Israel is expecting the United States to take the lead in pushing the United Nations and other Western countries to impose tougher, new sanctions on Iran following the publication of the incriminating IAEA report.
The report is tentatively scheduled to be published on Tuesday or Wednesday. Some of the sensitive information expected to be revealed in the report is believed to have come from intelligence agencies in the US and the United Kingdom.
Asked whether Israel needs the approval of the United States to launch an attack on Iran, the defense minister said that Israel appreciates and respects the United States and that Washington stands with Israel in many different ways, but that at the end of the day, "Israel is a sovereign state."
The government has been working for years at showing the world that the problem of a nuclear-armed Iran is one that affects the whole world, not just Israel. But Israel is responsible for her own safety and protecting herself, Barak said.

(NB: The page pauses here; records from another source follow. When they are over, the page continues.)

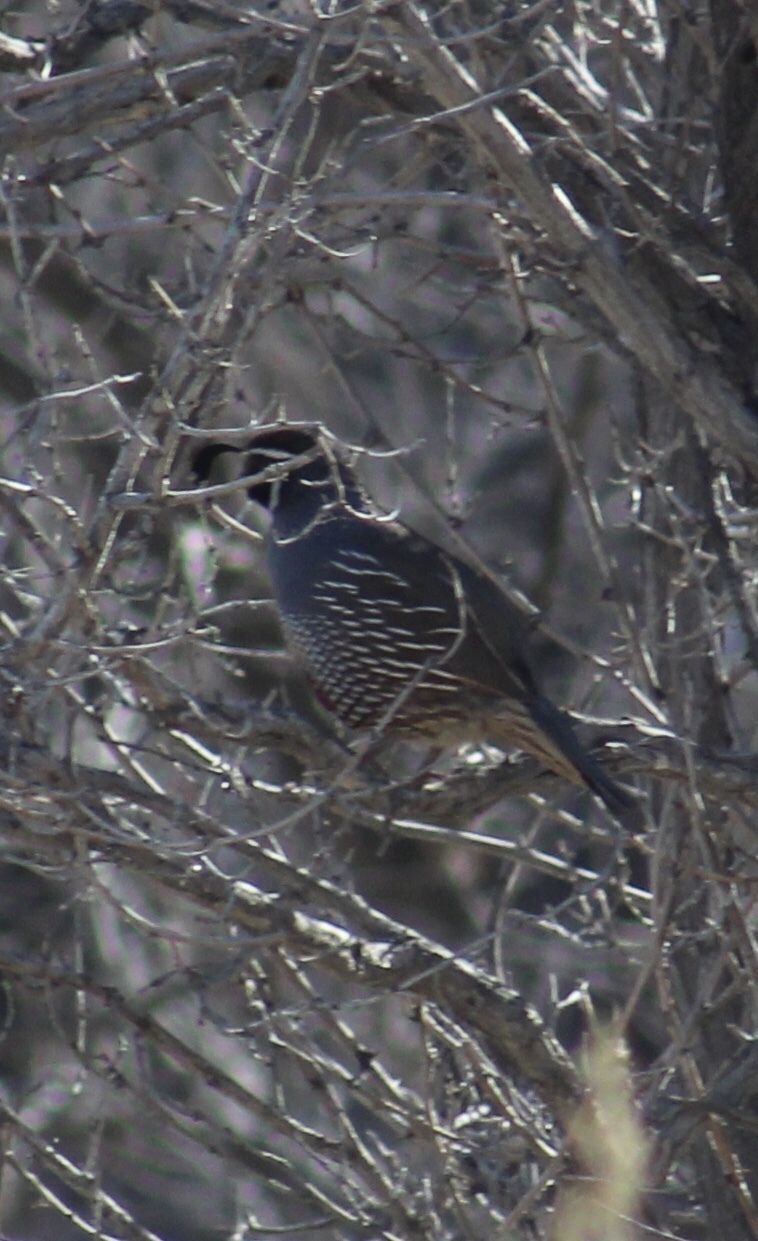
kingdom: Animalia
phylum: Chordata
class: Aves
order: Galliformes
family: Odontophoridae
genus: Callipepla
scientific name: Callipepla californica
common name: California quail
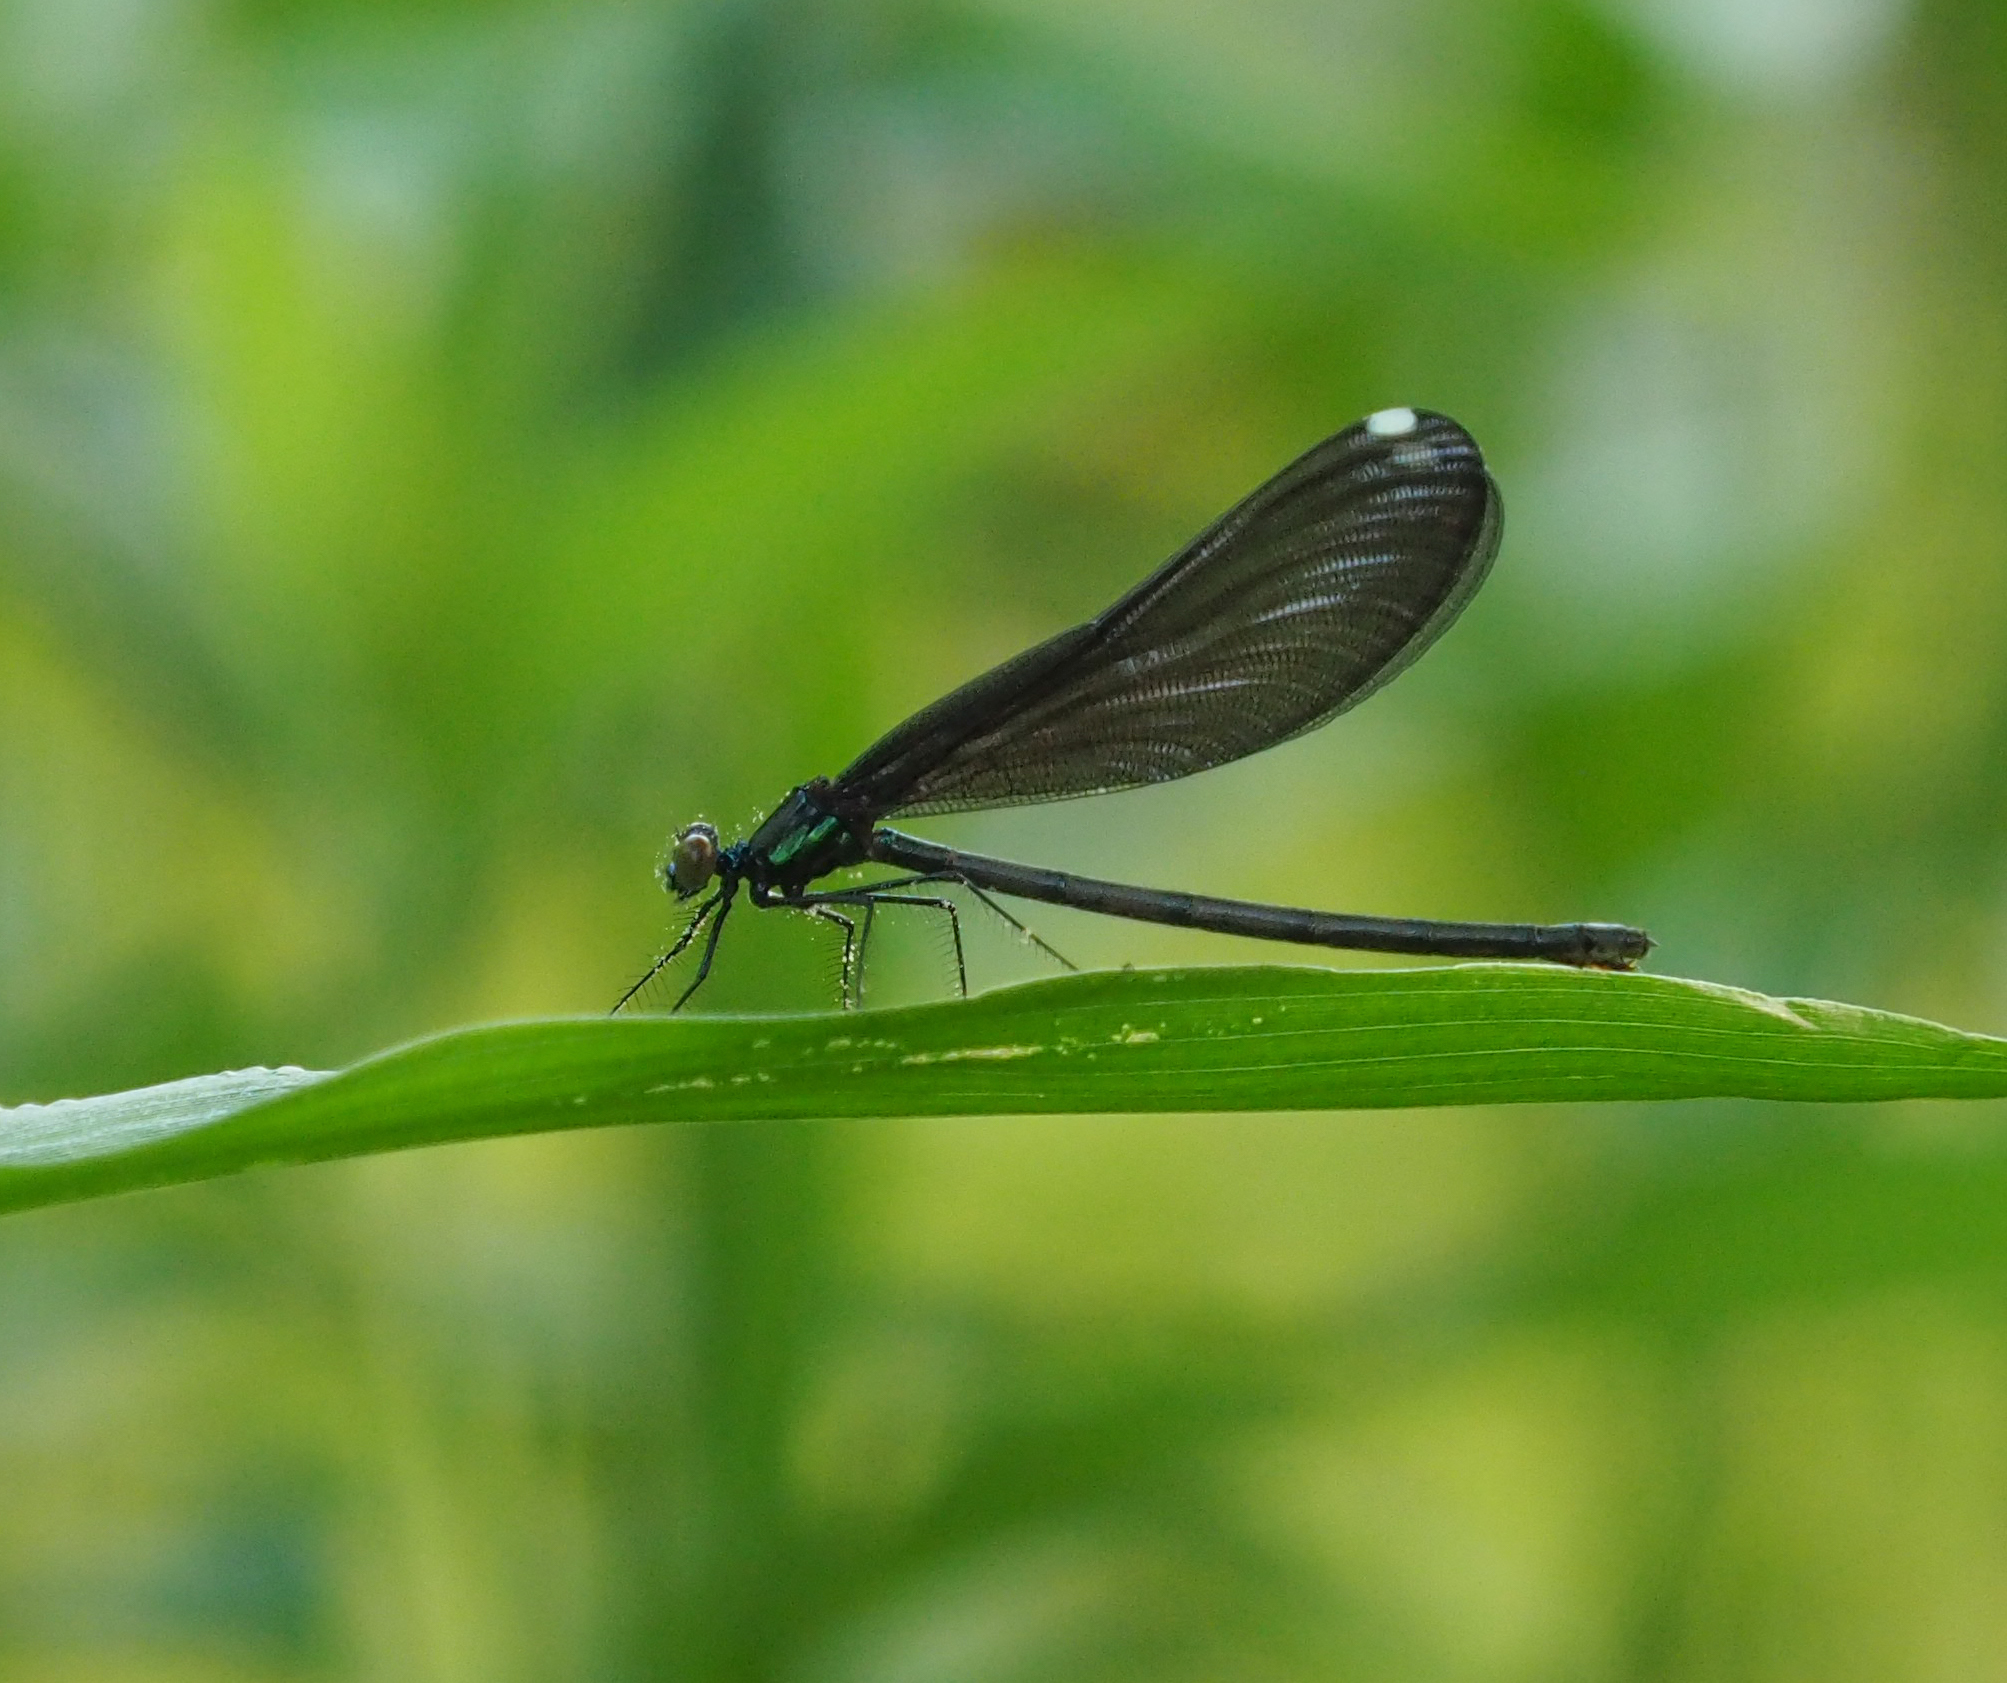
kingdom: Animalia
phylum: Arthropoda
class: Insecta
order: Odonata
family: Calopterygidae
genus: Calopteryx
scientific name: Calopteryx maculata
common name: Ebony jewelwing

Jerusalem does not want war, he said in the interview, but even if it is drawn into a war against its will, fears of mass casualties are unfounded. "There's no chance in such a situation for 500,000 killed, not 5,000 or even 500 killed."
He added that no decision had been taken regarding a military operation.
One of the consequences of the Arab Spring, the defense minister explained, is that Israel must be able to rely upon itself.
"Israel is the strongest country in the region and it will stay that way," he said.